Your reply should be the entries, output word for word, with each picture omitted.
━━━━━ Exercise materials
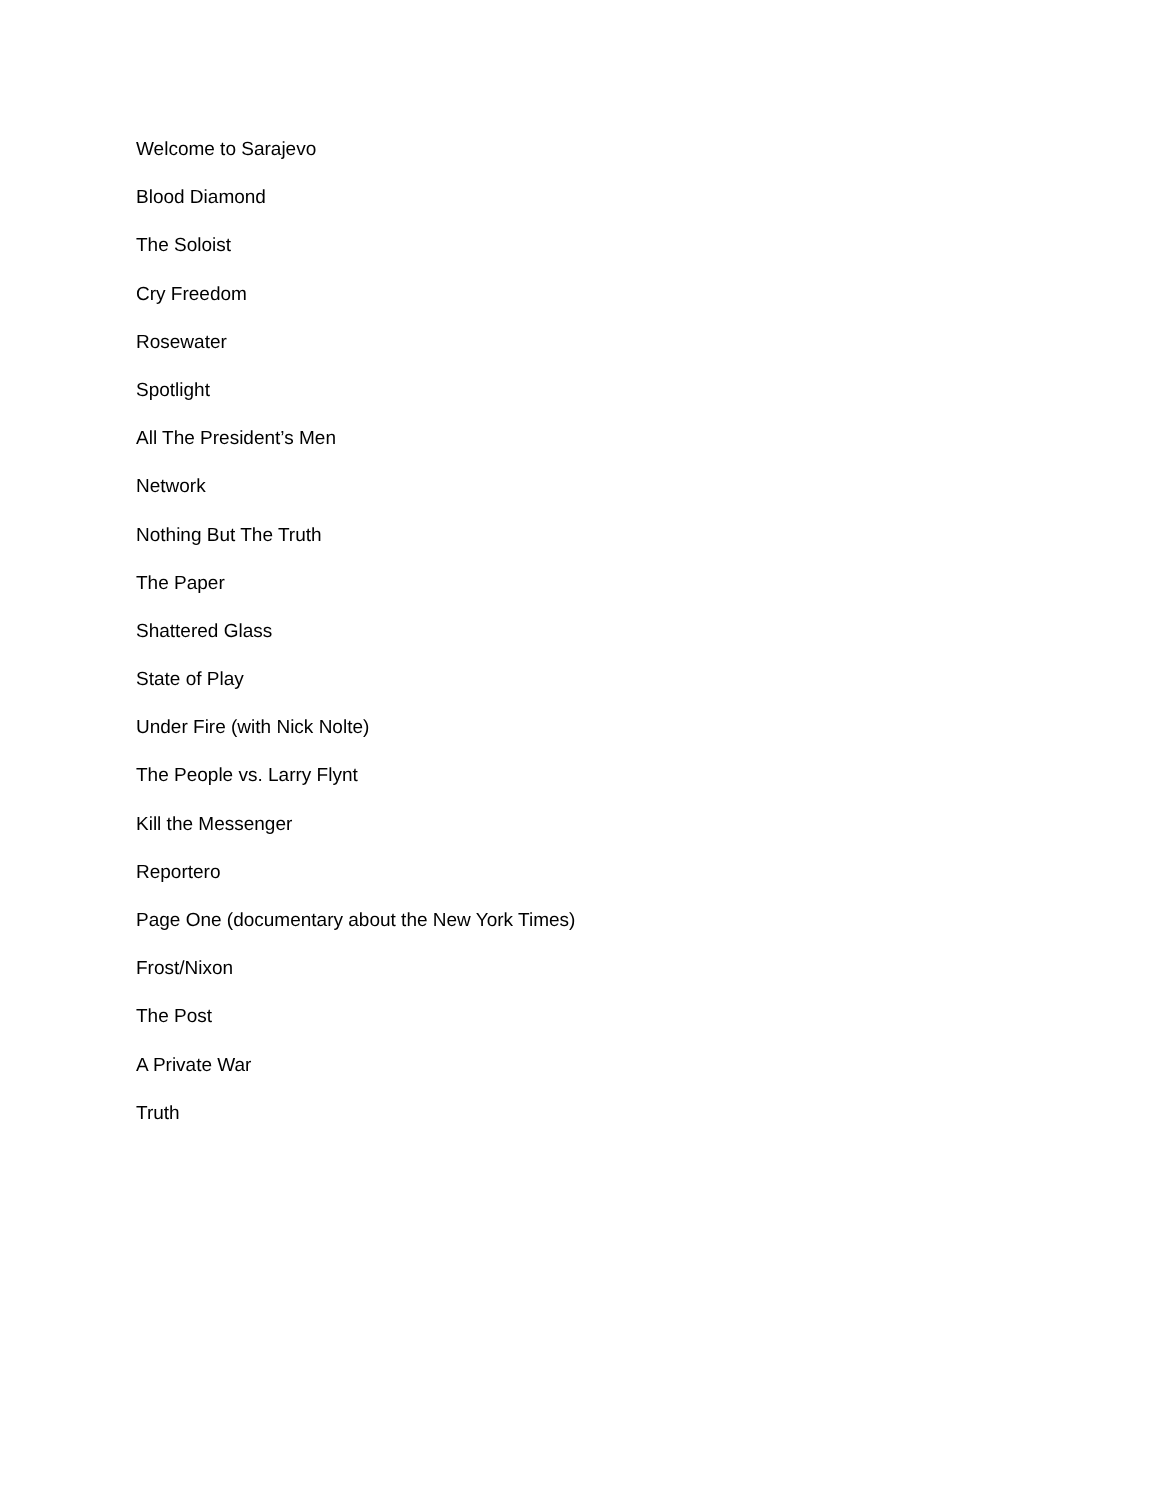Welcome to Sarajevo
Blood Diamond
The Soloist
Cry Freedom
Rosewater
Spotlight
All The President’s Men
Network
Nothing But The Truth
The Paper
Shattered Glass
State of Play
Under Fire (with Nick Nolte)
The People vs. Larry Flynt
Kill the Messenger
Reportero
Page One (documentary about the New York Times)
Frost/Nixon
The Post
A Private War
Truth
━━━━━━━━━━
- [Solution below]
Welcome to Sarajevo
Blood Diamond
The Soloist
Cry Freedom
Rosewater
Spotlight
All The President’s Men
Network
Nothing But The Truth
The Paper
Shattered Glass
State of Play
Under Fire (with Nick Nolte)
The People vs. Larry Flynt
Kill the Messenger
Reportero
Page One (documentary about the New York Times)
Frost/Nixon
The Post
A Private War
Truth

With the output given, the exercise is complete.